Хлыщеватые, оба какие-то подростковатые, друг к другу они обращались: Стасик и Вячик – и нежнейшим образом дружили семьями лет уже двадцать.
У одного были жена и сын, у другого – жена и дочь, и оба о женах друг друга как-то перекрестно упоминали ласкательно: «Танюша», «Оленька»…
Они постоянно менялись заграничными панамками, курточками и маечками.
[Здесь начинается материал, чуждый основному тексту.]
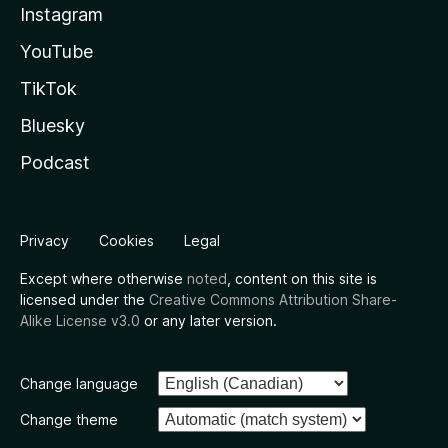
Instagram
YouTube
TikTok
Bluesky
Podcast
Privacy
Cookies
Legal
Except where otherwise
noted
, content on this site is
licensed under the
Creative Commons Attribution Share-
Alike License v3.0
or any later version.
Change language
Change theme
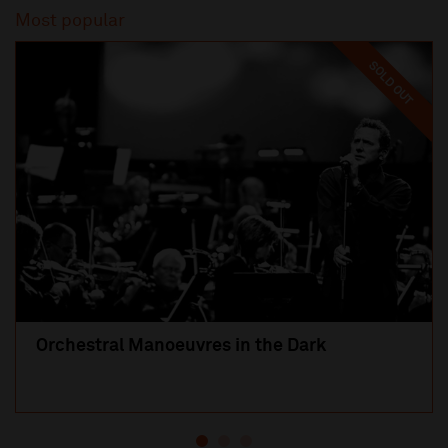
Most popular
SOLD OUT
Orchestral Manoeuvres in the Dark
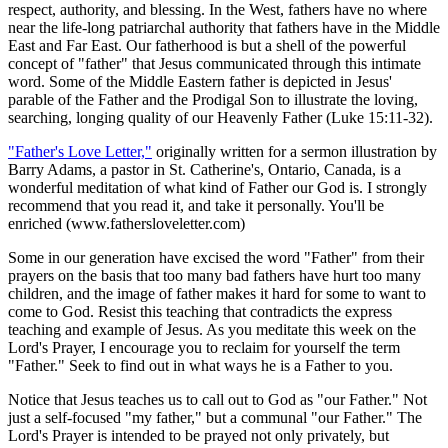
respect, authority, and blessing. In the West, fathers have no where
near the life-long patriarchal authority that fathers have in the Middle
East and Far East. Our fatherhood is but a shell of the powerful
concept of "father" that Jesus communicated through this intimate
word. Some of the Middle Eastern father is depicted in Jesus'
parable of the Father and the Prodigal Son to illustrate the loving,
searching, longing quality of our Heavenly Father (Luke 15:11-32).
"Father's Love Letter,"
originally written for a sermon illustration by
Barry Adams, a pastor in St. Catherine's, Ontario, Canada, is a
wonderful meditation of what kind of Father our God is. I strongly
recommend that you read it, and take it personally. You'll be
enriched (www.fathersloveletter.com)
Some in our generation have excised the word "Father" from their
prayers on the basis that too many bad fathers have hurt too many
children, and the image of father makes it hard for some to want to
come to God. Resist this teaching that contradicts the express
teaching and example of Jesus. As you meditate this week on the
Lord's Prayer, I encourage you to reclaim for yourself the term
"Father." Seek to find out in what ways he is a Father to you.
Notice that Jesus teaches us to call out to God as "our Father." Not
just a self-focused "my father," but a communal "our Father." The
Lord's Prayer is intended to be prayed not only privately, but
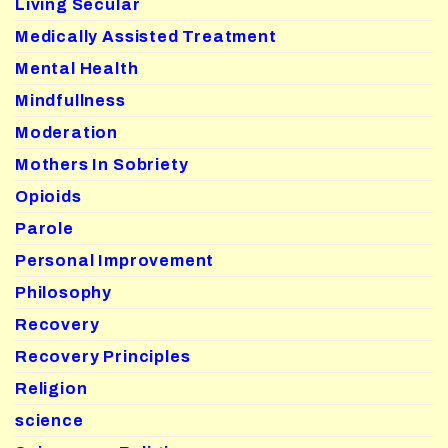
Living Secular
Medically Assisted Treatment
Mental Health
Mindfullness
Moderation
Mothers In Sobriety
Opioids
Parole
Personal Improvement
Philosophy
Recovery
Recovery Principles
Religion
science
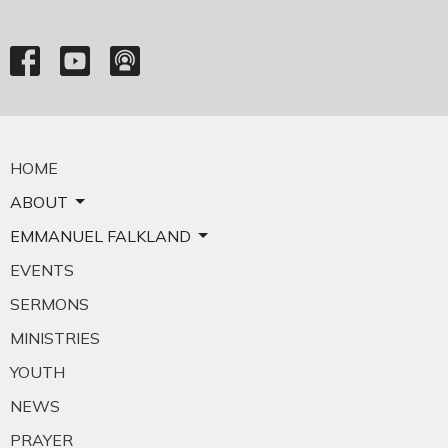
HOME
ABOUT
EMMANUEL FALKLAND
EVENTS
SERMONS
MINISTRIES
YOUTH
NEWS
PRAYER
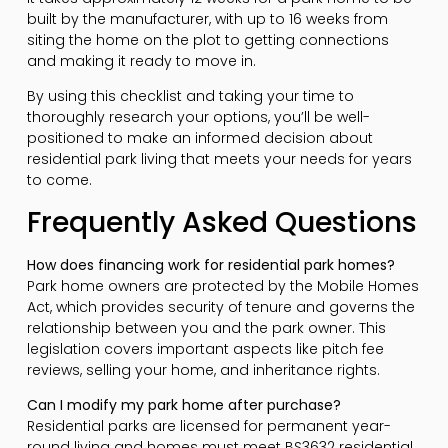
built by the manufacturer, with up to 16 weeks from
siting the home on the plot to getting connections
and making it ready to move in.
By using this checklist and taking your time to
thoroughly research your options, you’ll be well-
positioned to make an informed decision about
residential park living that meets your needs for years
to come.
Frequently Asked Questions
How does financing work for residential park homes?
Park home owners are protected by the Mobile Homes
Act, which provides security of tenure and governs the
relationship between you and the park owner. This
legislation covers important aspects like pitch fee
reviews, selling your home, and inheritance rights.
Can I modify my park home after purchase?
Residential parks are licensed for permanent year-
round living and homes must meet BS3632 residential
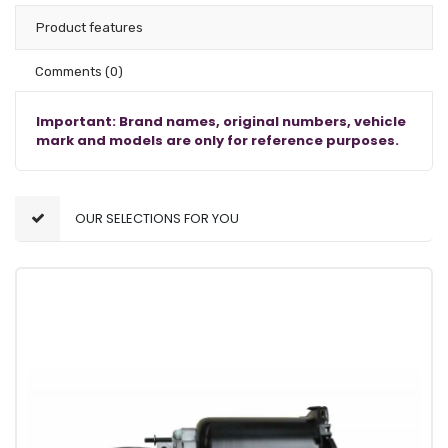
Product features
Comments
(0)
Important: Brand names, original numbers, vehicle
mark and models are only for reference purposes.
OUR SELECTIONS FOR YOU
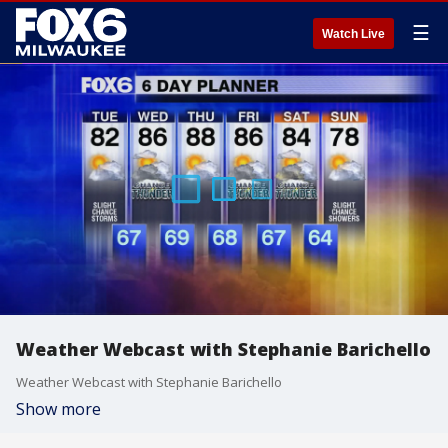
☰
Watch Live
Weather Webcast with Stephanie Barichello
Weather Webcast with Stephanie Barichello
Show more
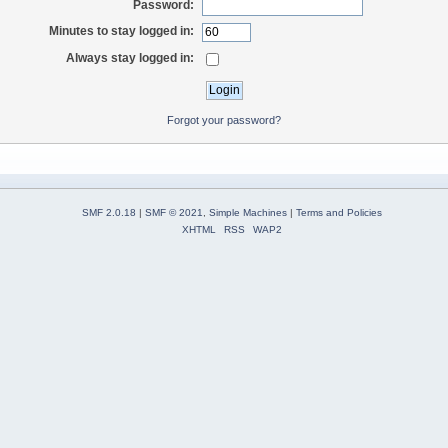
Password:
Minutes to stay logged in:
Always stay logged in:
Forgot your password?
SMF 2.0.18
|
SMF © 2021
,
Simple Machines
|
Terms and Policies
XHTML
RSS
WAP2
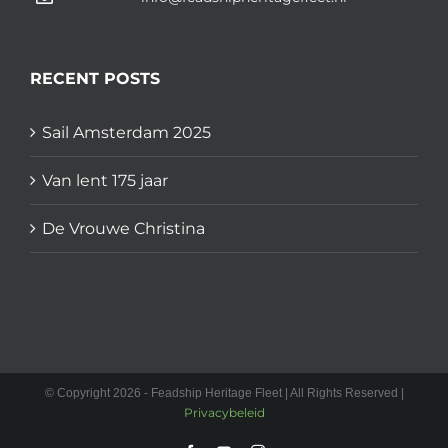
RECENT POSTS
Sail Amsterdam 2025
Van lent 175 jaar
De Vrouwe Christina
© Copyright 2026 - Feadship Heritage Fleet | All Rights Reserved |
Privacybeleid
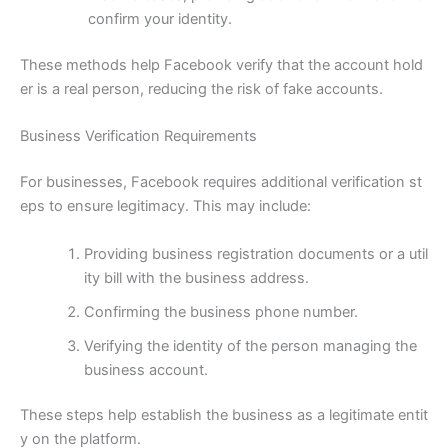
confirm your identity.
These methods help Facebook verify that the account hold
er is a real person, reducing the risk of fake accounts.
Business Verification Requirements
For businesses, Facebook requires additional verification st
eps to ensure legitimacy. This may include:
Providing business registration documents or a util
ity bill with the business address.
Confirming the business phone number.
Verifying the identity of the person managing the
business account.
These steps help establish the business as a legitimate entit
y on the platform.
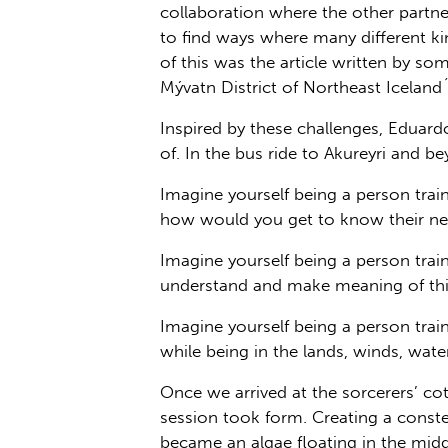
collaboration where the other partner
to find ways where many different k
of this was the article written by 
Mývatn District of Northeast Iceland´
Inspired by these challenges, Eduard
of. In the bus ride to Akureyri and 
Imagine yourself being a person tra
how would you get to know their n
Imagine yourself being a person trai
understand and make meaning of thi
Imagine yourself being a person trai
while being in the lands, winds, wat
Once we arrived at the sorcerers’ co
session took form. Creating a constel
became an algae floating in the mid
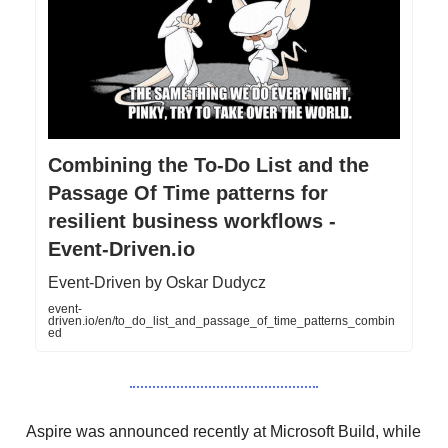
Combining the To-Do List and the
Passage Of Time patterns for
resilient business workflows -
Event-Driven.io
Event-Driven by Oskar Dudycz
event-
driven.io/en/to_do_list_and_passage_of_time_patterns_combin
ed
Aspire was announced recently at Microsoft Build, while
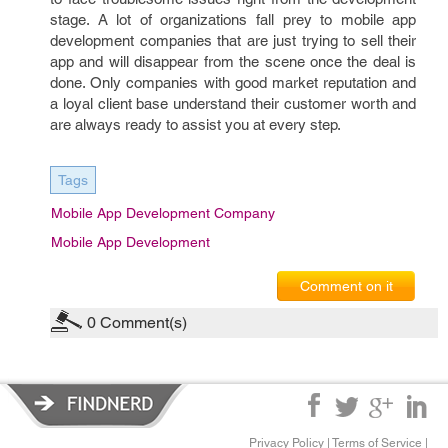
stage. A lot of organizations fall prey to mobile app
development companies that are just trying to sell their
app and will disappear from the scene once the deal is
done. Only companies with good market reputation and
a loyal client base understand their customer worth and
are always ready to assist you at every step.
Tags
Mobile App Development Company
Mobile App Development
Comment on it
0
Comment(s)
Privacy Policy
|
Terms of Service
|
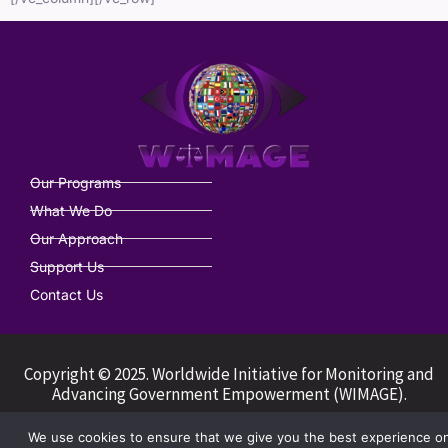
Our Programs
What We Do
Our Approach
Support Us
Contact Us
Copyright © 2025. Worldwide Initiative for Monitoring and
Advancing Government Empowerment (WIMAGE).
We use cookies to ensure that we give you the best experience o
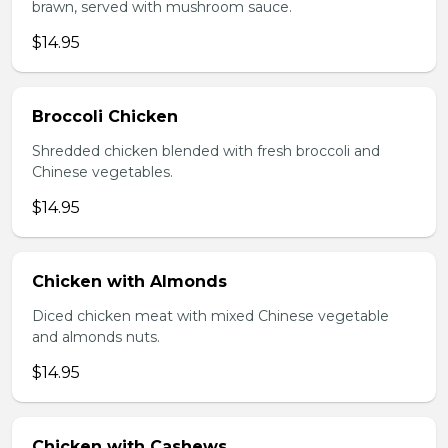
brawn, served with mushroom sauce.
$14.95
Broccoli Chicken
Shredded chicken blended with fresh broccoli and
Chinese vegetables.
$14.95
Chicken with Almonds
Diced chicken meat with mixed Chinese vegetable
and almonds nuts.
$14.95
Chicken with Cashews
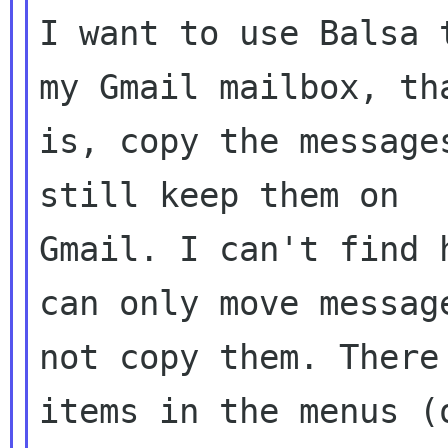
I want to use Balsa 
my Gmail mailbox, tha
is, copy the message
still keep them on

Gmail. I can't find 
can only move message
not copy them. There
items in the menus (o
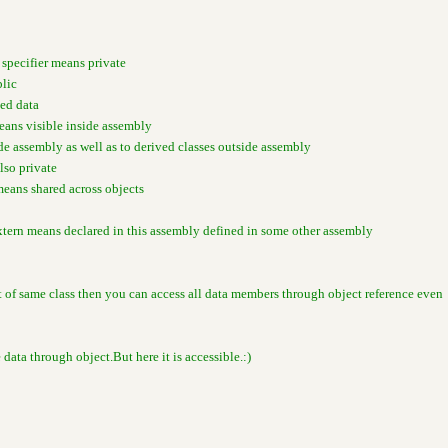
 specifier means private
blic
ted data
means visible inside assembly
ide assembly as well as to derived classes outside assembly
also private
means shared across objects
xtern means declared in this assembly defined in some other assembly
ct of same class then you can access all data members through object reference even
e data through object.But here it is accessible.:)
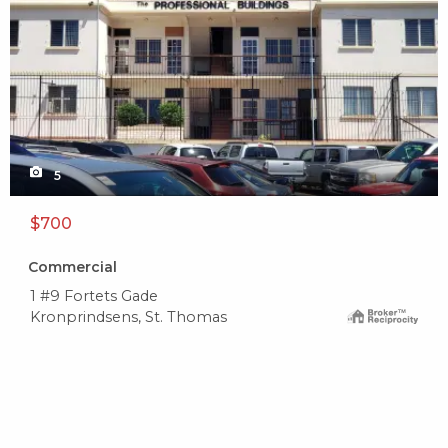
5
$700
Commercial
1 #9 Fortets Gade
Kronprindsens, St. Thomas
Я не удивилась бы, если б узнала, что эти ребята живут в одном номере и спят валетом – это вполне бы вписывалось в их сдвоенный образ… Да если б и не валетом – тоже не удивилась бы.
Анжелла очень гордилась тем, что ей удалось залучить в Ташкент профессионалов такого класса. Я, правда, ни о том ни о другом ничего не слышала, но Анжелла на это справедливо, в общем, заметила, что я ни о ком не слышала, об Алле Пугачевой, вероятно, тоже…
– Что, скажешь, ты не видела классную ленту «Беларусьфильма» «Связной умирает стоя»?! – брезгливо спросила Анжелла.